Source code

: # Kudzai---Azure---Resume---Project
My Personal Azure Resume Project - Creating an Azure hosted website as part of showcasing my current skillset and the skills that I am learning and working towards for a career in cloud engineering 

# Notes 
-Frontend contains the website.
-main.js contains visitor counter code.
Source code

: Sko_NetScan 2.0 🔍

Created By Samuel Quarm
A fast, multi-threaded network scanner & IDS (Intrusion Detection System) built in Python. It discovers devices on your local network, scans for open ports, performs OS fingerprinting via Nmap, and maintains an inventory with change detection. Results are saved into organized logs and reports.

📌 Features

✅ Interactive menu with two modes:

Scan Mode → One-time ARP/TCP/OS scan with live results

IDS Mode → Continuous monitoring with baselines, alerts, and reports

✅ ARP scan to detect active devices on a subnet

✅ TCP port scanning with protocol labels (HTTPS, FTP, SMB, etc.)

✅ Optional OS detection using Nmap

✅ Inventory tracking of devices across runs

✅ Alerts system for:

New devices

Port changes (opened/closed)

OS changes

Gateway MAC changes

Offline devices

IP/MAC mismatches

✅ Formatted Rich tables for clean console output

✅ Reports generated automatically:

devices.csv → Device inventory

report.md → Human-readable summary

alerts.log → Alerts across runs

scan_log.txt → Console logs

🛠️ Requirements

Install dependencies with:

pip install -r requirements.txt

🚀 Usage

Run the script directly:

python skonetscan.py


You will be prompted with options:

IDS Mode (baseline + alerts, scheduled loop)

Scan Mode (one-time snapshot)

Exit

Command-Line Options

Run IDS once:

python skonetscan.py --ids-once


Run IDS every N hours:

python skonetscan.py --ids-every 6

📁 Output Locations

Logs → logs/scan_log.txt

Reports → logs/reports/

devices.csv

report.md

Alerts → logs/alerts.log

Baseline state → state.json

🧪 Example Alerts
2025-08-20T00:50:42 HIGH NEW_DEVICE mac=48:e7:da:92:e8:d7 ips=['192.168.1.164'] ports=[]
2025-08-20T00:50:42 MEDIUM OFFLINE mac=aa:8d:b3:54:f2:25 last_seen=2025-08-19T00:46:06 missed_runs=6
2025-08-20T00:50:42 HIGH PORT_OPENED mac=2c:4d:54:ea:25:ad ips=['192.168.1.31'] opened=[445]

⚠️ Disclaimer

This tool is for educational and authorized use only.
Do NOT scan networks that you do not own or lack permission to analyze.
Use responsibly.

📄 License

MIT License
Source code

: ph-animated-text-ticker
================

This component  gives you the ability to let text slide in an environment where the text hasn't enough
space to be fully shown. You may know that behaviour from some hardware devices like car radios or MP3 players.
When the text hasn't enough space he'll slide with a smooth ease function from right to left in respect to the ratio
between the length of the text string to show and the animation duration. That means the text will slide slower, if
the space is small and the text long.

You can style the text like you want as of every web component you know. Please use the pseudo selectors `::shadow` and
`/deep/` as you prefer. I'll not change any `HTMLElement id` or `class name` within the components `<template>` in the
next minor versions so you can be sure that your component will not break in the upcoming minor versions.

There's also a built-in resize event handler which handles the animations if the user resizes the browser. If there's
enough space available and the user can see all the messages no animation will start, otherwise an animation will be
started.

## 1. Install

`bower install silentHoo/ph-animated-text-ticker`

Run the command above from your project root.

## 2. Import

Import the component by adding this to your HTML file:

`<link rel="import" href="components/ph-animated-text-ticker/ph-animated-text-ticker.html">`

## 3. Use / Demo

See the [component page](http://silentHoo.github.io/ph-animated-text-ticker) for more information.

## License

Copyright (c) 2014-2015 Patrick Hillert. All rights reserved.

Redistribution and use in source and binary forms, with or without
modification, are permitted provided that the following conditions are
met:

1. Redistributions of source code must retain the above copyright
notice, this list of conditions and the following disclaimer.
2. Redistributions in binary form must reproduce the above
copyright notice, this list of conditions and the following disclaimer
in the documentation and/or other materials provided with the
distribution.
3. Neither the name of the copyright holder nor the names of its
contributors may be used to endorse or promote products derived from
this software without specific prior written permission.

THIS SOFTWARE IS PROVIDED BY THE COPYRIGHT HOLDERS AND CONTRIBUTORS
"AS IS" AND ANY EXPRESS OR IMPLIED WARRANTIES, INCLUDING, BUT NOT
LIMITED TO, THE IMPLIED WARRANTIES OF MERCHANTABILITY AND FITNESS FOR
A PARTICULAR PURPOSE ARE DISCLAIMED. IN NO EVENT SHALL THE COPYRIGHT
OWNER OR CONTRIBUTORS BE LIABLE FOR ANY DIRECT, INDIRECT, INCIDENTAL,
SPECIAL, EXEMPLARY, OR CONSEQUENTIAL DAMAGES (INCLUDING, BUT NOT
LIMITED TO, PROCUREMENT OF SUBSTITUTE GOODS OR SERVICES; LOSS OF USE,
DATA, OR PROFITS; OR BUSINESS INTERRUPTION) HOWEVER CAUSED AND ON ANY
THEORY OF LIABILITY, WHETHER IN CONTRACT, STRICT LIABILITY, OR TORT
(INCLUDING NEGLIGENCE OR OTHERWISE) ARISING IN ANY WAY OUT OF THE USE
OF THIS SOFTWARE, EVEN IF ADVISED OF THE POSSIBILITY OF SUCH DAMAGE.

> [EXERCISE DIRECTIONS]: Type out all of the material again, word for word.

> [SOLUTION FOR THIS TASK]:
Source code

: # Kudzai---Azure---Resume---Project
My Personal Azure Resume Project - Creating an Azure hosted website as part of showcasing my current skillset and the skills that I am learning and working towards for a career in cloud engineering 

# Notes 
-Frontend contains the website.
-main.js contains visitor counter code.
Source code

: Sko_NetScan 2.0 🔍

Created By Samuel Quarm
A fast, multi-threaded network scanner & IDS (Intrusion Detection System) built in Python. It discovers devices on your local network, scans for open ports, performs OS fingerprinting via Nmap, and maintains an inventory with change detection. Results are saved into organized logs and reports.

📌 Features

✅ Interactive menu with two modes:

Scan Mode → One-time ARP/TCP/OS scan with live results

IDS Mode → Continuous monitoring with baselines, alerts, and reports

✅ ARP scan to detect active devices on a subnet

✅ TCP port scanning with protocol labels (HTTPS, FTP, SMB, etc.)

✅ Optional OS detection using Nmap

✅ Inventory tracking of devices across runs

✅ Alerts system for:

New devices

Port changes (opened/closed)

OS changes

Gateway MAC changes

Offline devices

IP/MAC mismatches

✅ Formatted Rich tables for clean console output

✅ Reports generated automatically:

devices.csv → Device inventory

report.md → Human-readable summary

alerts.log → Alerts across runs

scan_log.txt → Console logs

🛠️ Requirements

Install dependencies with:

pip install -r requirements.txt

🚀 Usage

Run the script directly:

python skonetscan.py


You will be prompted with options:

IDS Mode (baseline + alerts, scheduled loop)

Scan Mode (one-time snapshot)

Exit

Command-Line Options

Run IDS once:

python skonetscan.py --ids-once


Run IDS every N hours:

python skonetscan.py --ids-every 6

📁 Output Locations

Logs → logs/scan_log.txt

Reports → logs/reports/

devices.csv

report.md

Alerts → logs/alerts.log

Baseline state → state.json

🧪 Example Alerts
2025-08-20T00:50:42 HIGH NEW_DEVICE mac=48:e7:da:92:e8:d7 ips=['192.168.1.164'] ports=[]
2025-08-20T00:50:42 MEDIUM OFFLINE mac=aa:8d:b3:54:f2:25 last_seen=2025-08-19T00:46:06 missed_runs=6
2025-08-20T00:50:42 HIGH PORT_OPENED mac=2c:4d:54:ea:25:ad ips=['192.168.1.31'] opened=[445]

⚠️ Disclaimer

This tool is for educational and authorized use only.
Do NOT scan networks that you do not own or lack permission to analyze.
Use responsibly.

📄 License

MIT License
Source code

: ph-animated-text-ticker
================

This component  gives you the ability to let text slide in an environment where the text hasn't enough
space to be fully shown. You may know that behaviour from some hardware devices like car radios or MP3 players.
When the text hasn't enough space he'll slide with a smooth ease function from right to left in respect to the ratio
between the length of the text string to show and the animation duration. That means the text will slide slower, if
the space is small and the text long.

You can style the text like you want as of every web component you know. Please use the pseudo selectors `::shadow` and
`/deep/` as you prefer. I'll not change any `HTMLElement id` or `class name` within the components `<template>` in the
next minor versions so you can be sure that your component will not break in the upcoming minor versions.

There's also a built-in resize event handler which handles the animations if the user resizes the browser. If there's
enough space available and the user can see all the messages no animation will start, otherwise an animation will be
started.

## 1. Install

`bower install silentHoo/ph-animated-text-ticker`

Run the command above from your project root.

## 2. Import

Import the component by adding this to your HTML file:

`<link rel="import" href="components/ph-animated-text-ticker/ph-animated-text-ticker.html">`

## 3. Use / Demo

See the [component page](http://silentHoo.github.io/ph-animated-text-ticker) for more information.

## License

Copyright (c) 2014-2015 Patrick Hillert. All rights reserved.

Redistribution and use in source and binary forms, with or without
modification, are permitted provided that the following conditions are
met:

1. Redistributions of source code must retain the above copyright
notice, this list of conditions and the following disclaimer.
2. Redistributions in binary form must reproduce the above
copyright notice, this list of conditions and the following disclaimer
in the documentation and/or other materials provided with the
distribution.
3. Neither the name of the copyright holder nor the names of its
contributors may be used to endorse or promote products derived from
this software without specific prior written permission.

THIS SOFTWARE IS PROVIDED BY THE COPYRIGHT HOLDERS AND CONTRIBUTORS
"AS IS" AND ANY EXPRESS OR IMPLIED WARRANTIES, INCLUDING, BUT NOT
LIMITED TO, THE IMPLIED WARRANTIES OF MERCHANTABILITY AND FITNESS FOR
A PARTICULAR PURPOSE ARE DISCLAIMED. IN NO EVENT SHALL THE COPYRIGHT
OWNER OR CONTRIBUTORS BE LIABLE FOR ANY DIRECT, INDIRECT, INCIDENTAL,
SPECIAL, EXEMPLARY, OR CONSEQUENTIAL DAMAGES (INCLUDING, BUT NOT
LIMITED TO, PROCUREMENT OF SUBSTITUTE GOODS OR SERVICES; LOSS OF USE,
DATA, OR PROFITS; OR BUSINESS INTERRUPTION) HOWEVER CAUSED AND ON ANY
THEORY OF LIABILITY, WHETHER IN CONTRACT, STRICT LIABILITY, OR TORT
(INCLUDING NEGLIGENCE OR OTHERWISE) ARISING IN ANY WAY OUT OF THE USE
OF THIS SOFTWARE, EVEN IF ADVISED OF THE POSSIBILITY OF SUCH DAMAGE.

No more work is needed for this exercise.